Initially, I had what I thought was a work related repetitive motion problem. I had pain in my right upper arm that lasted for a number of weeks. It eventually made my biceps weak, and I had trouble for a while using my right arm to do anything. I should have gone to a doctor right then, but having been raised in a family that did not drop everything and run to a doctor at any sign of a problem, I just put it off. The pain eventually did stop. Or, it at least moved. The next stop for it was in my forearm, a few inches up from my wrist. That tenderness that developed there is what lead to my first lasting symptom. One morning at work, I tried to pick up a pen and realized that my fingers could not grasp it. I could move my fingers just fine, but the tips of my thumb, index and middle finger seemed to be paralyzed. Hey, Wake up! That got my attention in a hurry.

As I said this happened at work, and since I had been doing almost three times the usual workload as far as mouse clicks and intense schedules, I really thought this was a work related thing, and I hoped it was only temporary. I went off to our approved worker’s compensation clinic. They thought it was tendinitis. They were wrong of course, but if I had stuck with that diagnosis, they at least would have taken me off of work for a few days. That rest may have helped. But, they sent me to a hand specialist, i.e. Surgeon, who looked at my hand as I tried to make the “OK” hand gesture, and told me that I had a classic case of Anterior Interosseous Nerve Syndrome. He told me that if I felt I could still work, I should continue. It was a text book case of AINS. I was impressed about how much he knew about it. But, as it turns out, the one thing it appears he did not know, was that the best treatment for it was rest. Why was that? I already have said the answer. He was a surgeon. He wanted to fix me, but his fix involved an immediate tendon transfer operation. He told me I was way too old to have any return of function without surgery. I decided to wait it out anyway since even the surgery had no guarantee. I was only getting older anyway, and there was no age limit if I eventually decided to get the surgery.

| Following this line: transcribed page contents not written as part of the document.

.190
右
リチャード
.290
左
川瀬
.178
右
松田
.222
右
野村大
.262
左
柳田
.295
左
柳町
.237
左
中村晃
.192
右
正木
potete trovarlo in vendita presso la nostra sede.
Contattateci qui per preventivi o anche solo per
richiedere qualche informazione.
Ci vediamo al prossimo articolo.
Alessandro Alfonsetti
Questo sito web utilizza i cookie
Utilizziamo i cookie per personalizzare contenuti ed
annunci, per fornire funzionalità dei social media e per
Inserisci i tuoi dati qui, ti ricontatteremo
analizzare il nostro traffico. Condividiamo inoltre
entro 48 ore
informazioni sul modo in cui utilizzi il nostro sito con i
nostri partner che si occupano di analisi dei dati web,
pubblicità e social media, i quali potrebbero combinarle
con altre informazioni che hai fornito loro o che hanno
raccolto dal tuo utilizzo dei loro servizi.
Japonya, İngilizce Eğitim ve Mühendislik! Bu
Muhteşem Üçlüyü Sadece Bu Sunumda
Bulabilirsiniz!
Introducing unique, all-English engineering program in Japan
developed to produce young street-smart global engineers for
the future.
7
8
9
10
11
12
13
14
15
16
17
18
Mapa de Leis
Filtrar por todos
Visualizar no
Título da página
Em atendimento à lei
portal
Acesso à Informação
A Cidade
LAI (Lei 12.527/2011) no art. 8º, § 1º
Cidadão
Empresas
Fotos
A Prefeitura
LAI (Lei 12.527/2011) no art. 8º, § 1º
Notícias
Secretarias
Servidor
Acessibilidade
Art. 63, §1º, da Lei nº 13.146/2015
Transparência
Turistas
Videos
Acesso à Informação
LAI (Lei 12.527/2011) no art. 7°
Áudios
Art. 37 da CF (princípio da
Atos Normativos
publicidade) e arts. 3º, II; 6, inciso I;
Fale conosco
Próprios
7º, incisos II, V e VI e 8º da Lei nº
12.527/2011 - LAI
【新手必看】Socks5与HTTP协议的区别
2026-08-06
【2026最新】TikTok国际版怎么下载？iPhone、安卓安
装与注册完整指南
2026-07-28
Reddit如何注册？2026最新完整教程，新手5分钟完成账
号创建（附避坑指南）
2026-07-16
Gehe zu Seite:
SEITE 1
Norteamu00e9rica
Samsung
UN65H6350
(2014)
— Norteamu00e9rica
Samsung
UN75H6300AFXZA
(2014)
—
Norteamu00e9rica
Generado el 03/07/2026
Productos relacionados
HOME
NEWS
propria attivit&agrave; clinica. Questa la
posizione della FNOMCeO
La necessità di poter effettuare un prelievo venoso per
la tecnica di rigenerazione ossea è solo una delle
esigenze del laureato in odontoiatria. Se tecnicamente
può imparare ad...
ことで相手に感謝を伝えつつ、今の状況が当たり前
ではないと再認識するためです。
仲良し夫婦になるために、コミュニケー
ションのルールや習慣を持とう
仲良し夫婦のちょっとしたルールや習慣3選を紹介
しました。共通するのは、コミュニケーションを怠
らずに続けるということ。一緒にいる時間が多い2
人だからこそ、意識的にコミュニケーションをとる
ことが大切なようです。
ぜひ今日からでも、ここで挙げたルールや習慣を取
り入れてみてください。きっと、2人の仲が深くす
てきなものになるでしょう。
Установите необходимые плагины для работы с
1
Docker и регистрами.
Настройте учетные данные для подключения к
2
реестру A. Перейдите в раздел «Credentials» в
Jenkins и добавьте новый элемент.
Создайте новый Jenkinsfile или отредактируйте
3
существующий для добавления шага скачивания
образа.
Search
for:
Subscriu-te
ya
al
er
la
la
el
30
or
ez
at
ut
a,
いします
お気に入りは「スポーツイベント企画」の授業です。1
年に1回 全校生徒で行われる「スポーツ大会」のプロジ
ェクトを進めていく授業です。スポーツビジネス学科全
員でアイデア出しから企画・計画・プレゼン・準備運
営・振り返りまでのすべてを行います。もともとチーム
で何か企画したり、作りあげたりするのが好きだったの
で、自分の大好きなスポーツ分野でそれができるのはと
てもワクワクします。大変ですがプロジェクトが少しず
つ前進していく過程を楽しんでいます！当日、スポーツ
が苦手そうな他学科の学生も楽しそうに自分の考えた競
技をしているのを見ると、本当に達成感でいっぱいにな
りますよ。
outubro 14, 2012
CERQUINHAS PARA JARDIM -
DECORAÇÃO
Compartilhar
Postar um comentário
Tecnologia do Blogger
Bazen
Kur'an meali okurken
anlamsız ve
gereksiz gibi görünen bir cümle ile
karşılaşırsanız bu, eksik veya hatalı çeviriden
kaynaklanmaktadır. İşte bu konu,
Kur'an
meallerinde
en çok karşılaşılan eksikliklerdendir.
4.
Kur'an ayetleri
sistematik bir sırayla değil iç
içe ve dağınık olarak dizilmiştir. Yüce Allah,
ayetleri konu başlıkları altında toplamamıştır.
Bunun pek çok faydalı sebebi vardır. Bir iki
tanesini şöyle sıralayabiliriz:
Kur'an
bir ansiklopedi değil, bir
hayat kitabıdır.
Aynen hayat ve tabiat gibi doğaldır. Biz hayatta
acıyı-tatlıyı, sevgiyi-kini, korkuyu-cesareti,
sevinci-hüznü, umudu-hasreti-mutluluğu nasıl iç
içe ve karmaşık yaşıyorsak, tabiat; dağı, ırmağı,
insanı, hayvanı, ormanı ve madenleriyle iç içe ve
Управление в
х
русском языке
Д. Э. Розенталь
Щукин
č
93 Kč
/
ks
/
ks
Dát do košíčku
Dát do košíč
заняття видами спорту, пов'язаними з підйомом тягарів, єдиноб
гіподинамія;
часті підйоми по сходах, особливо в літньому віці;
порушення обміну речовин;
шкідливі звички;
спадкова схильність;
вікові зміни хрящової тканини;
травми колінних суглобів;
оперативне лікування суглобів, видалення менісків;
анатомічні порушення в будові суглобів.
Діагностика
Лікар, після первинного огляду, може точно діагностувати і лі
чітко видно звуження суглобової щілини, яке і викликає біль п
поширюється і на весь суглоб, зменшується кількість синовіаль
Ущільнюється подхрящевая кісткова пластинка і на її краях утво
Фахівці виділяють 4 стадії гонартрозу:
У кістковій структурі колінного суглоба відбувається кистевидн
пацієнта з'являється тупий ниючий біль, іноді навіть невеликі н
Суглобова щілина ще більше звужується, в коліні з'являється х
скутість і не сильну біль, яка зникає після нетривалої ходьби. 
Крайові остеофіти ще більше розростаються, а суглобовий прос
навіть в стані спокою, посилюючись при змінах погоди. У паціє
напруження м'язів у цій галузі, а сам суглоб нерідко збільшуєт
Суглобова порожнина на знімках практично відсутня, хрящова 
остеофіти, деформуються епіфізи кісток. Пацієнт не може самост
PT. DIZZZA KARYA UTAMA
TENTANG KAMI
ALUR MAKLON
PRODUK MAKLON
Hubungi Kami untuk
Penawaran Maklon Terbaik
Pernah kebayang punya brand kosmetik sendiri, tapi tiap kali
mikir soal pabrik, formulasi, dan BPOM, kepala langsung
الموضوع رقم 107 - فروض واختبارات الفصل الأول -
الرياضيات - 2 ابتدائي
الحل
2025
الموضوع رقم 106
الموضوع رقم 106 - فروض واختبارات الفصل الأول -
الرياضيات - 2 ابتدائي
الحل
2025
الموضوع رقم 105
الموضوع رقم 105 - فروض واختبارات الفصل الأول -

This was a good decision as it turned out. I was just getting older anyway, so the waiting was easy. I worked my fingers constantly for two or three years trying to keep the tendons limber. I did it is downtime. I did it watching television. I did it when I was walking around at work. After two years, I got a burst of nerve sensation in my index finger. A month or so later, I could move the finger fairly easily. Then I got some movement back in the thumb. That is still the tough one. It takes real effort to get it to move at all, and there is almost zero strength in it. I figured I had this beat. It was only a matter of time before I could go back to this surgeon a number of years older still, and show him how well my fingers worked. My body had other things in store for me. As it turned out, as good a match as AINS was as a diagnosis, it was not the correct one. I still had weakness in my right arm. Doctors thought it was from lack of use since I had the hand problem. They were wrong about that.